* Begin TEXT BLOCK *
Damage from Soviet aerial bombardment of Helsinki, Finland, 1939-1940 (Photo: Finnish Army via Wikimedia Commons)
Damage from Soviet aerial bombardment of Helsinki, Finland, 1939-1940 (Photo: Finnish Army via Wikimedia Commons)
Edited by: A. N.

Seventy-nine years ago, on December 14, 1939, the League of Nations expelled the Soviet Union from membership for its actions against Finland, an act of principle by an organization most people consider to have been incapable of that and one that has not been equaled by international bodies for Vladimir Putin’s invasion of Georgia and Ukraine.

The motion to exclude the Soviet Union for its actions was introduced by Argentina on the basis of the League’s own 1933 resolution defining aggression, Russian commentator Yury Christensen recalls, along with information about Stalin’s bombing of Helsinki that has an all-too-disturbing echo in the words of Putin representatives now.
* End TEXT BLOCK *
* Begin SUPPLIED MATERIAL *
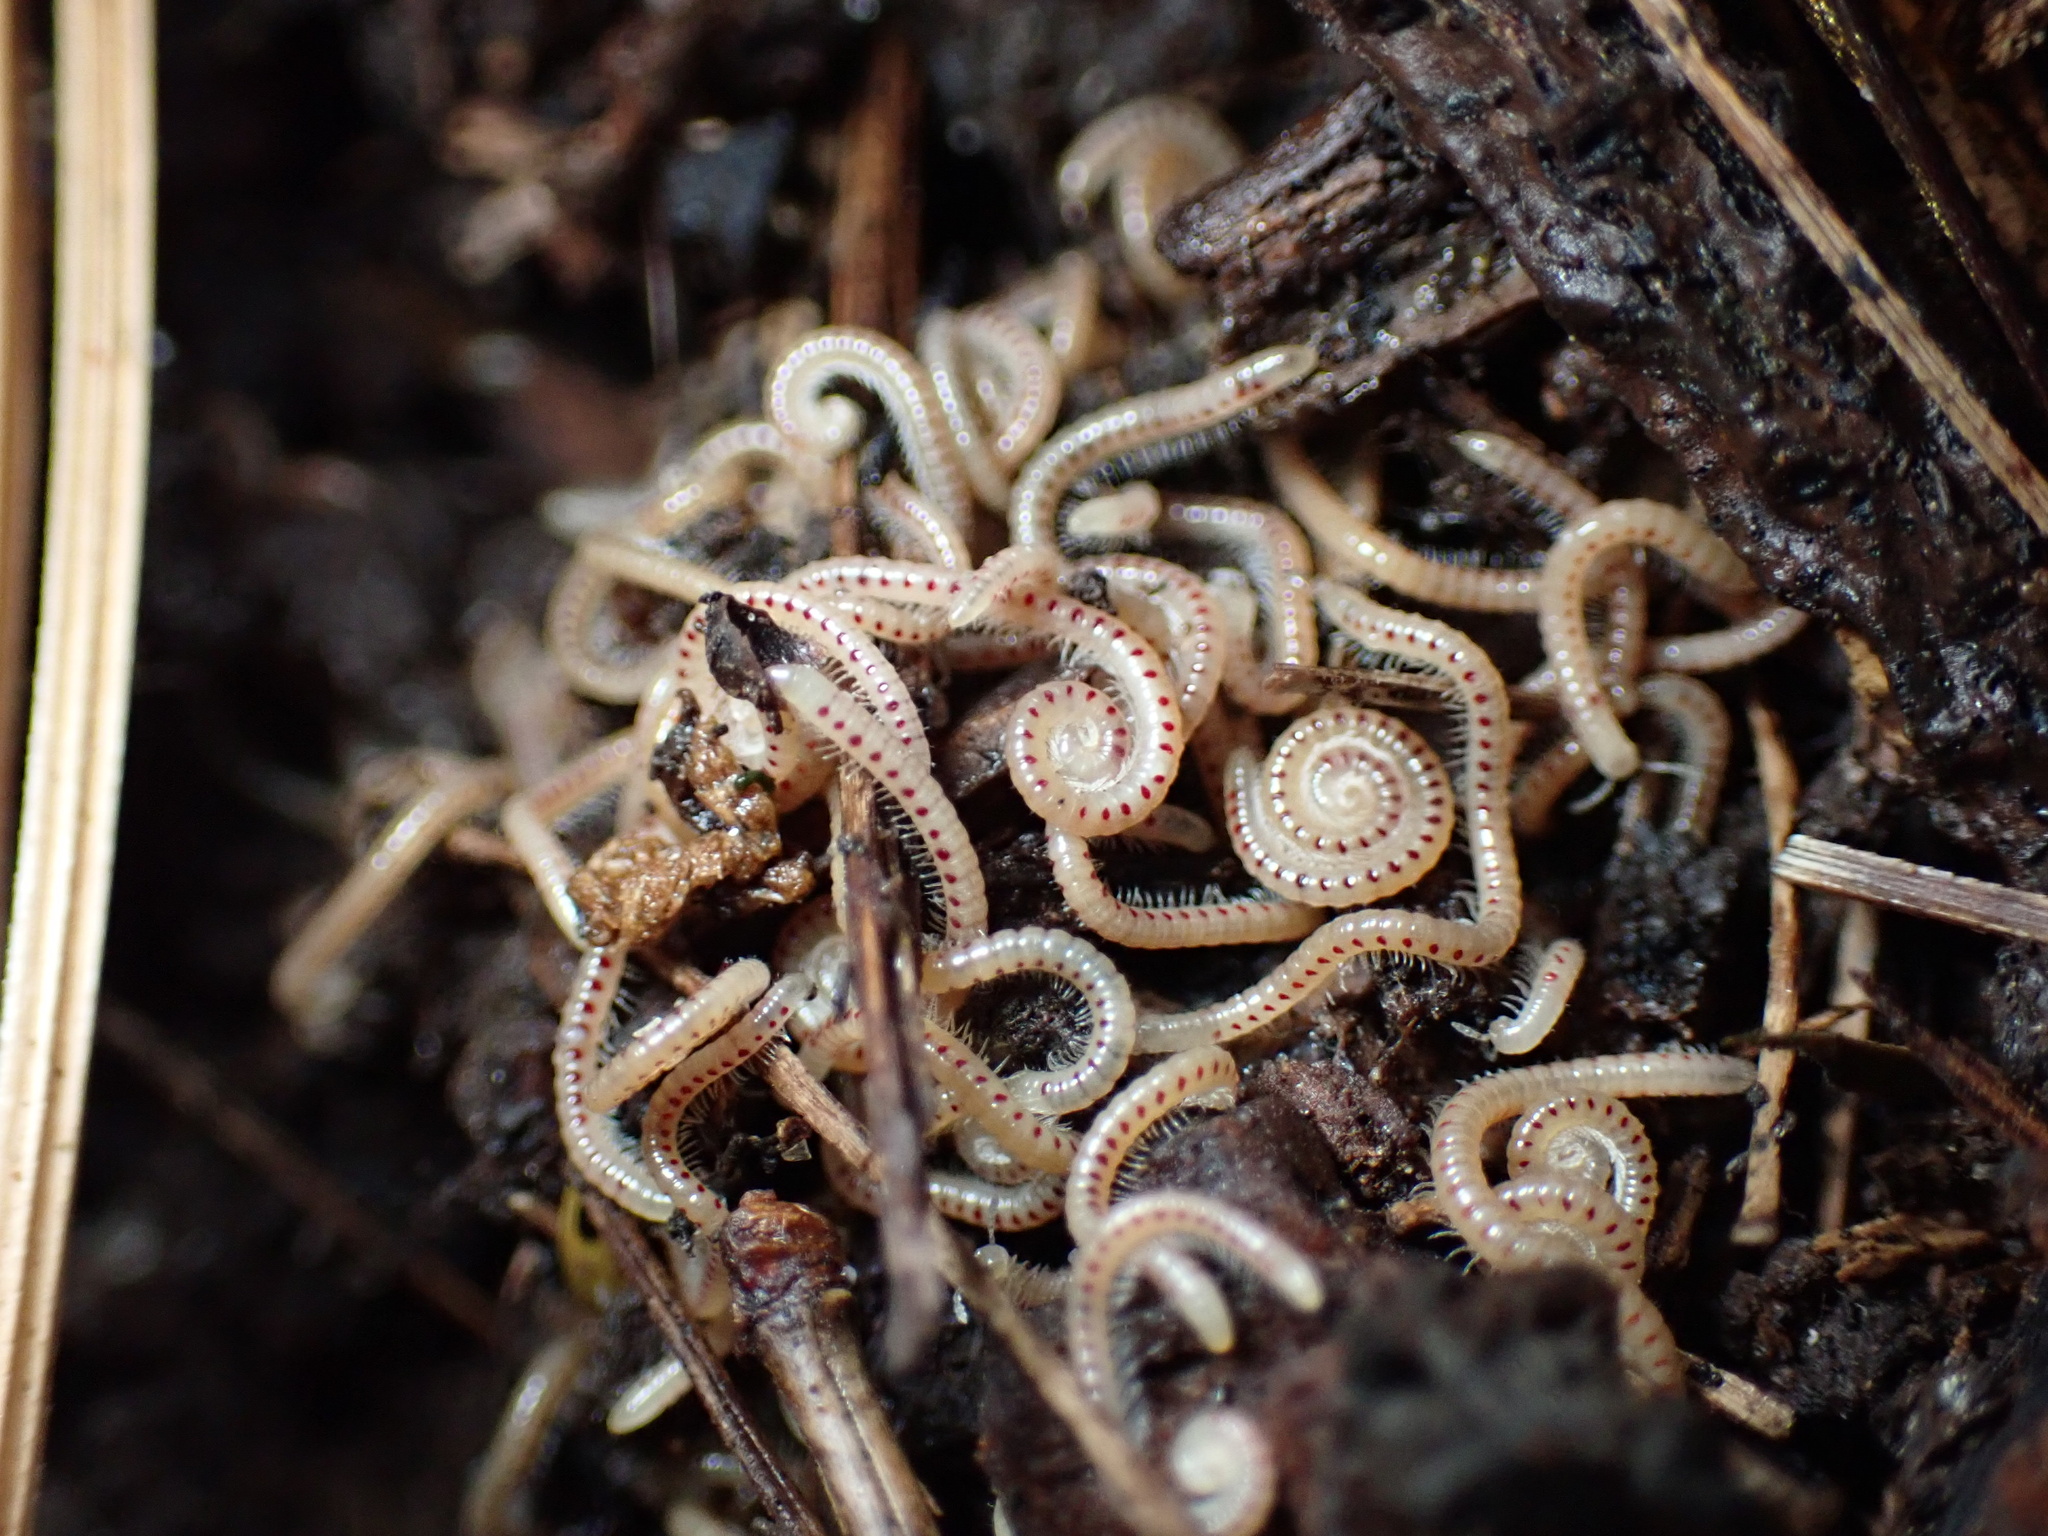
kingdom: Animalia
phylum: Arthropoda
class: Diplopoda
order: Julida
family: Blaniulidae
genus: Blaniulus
* End SUPPLIED MATERIAL *
■ **STATED GOAL A**:
Answer these questions from the text on the League of Nations expelling the Soviet Union, marking each answer as its question is marked:
(i) Who is credited with the photo of bomb damage in Helsinki?
(ii) On what date was the Soviet Union expelled?
(iii) Which country introduced the motion to exclude the Soviet Union, and what year was the League resolution defining aggression that the motion relied on?
■ **STATED GOAL B**: In two sentences, summarize the text on the League of Nations expelling the Soviet Union.

■ **TASK OUTPUT A**:
(i) The Finnish Army, via Wikimedia Commons.
(ii) December 14, 1939.
(iii) Argentina, and the resolution was from 1933.

■ **TASK OUTPUT B**: On December 14, 1939, the League of Nations expelled the Soviet Union for its actions against Finland, an act of principle that international bodies have not matched for Vladimir Putin's invasion of Georgia and Ukraine. As Russian commentator Yury Christensen recalls, Argentina introduced the motion based on the League's own 1933 resolution defining aggression.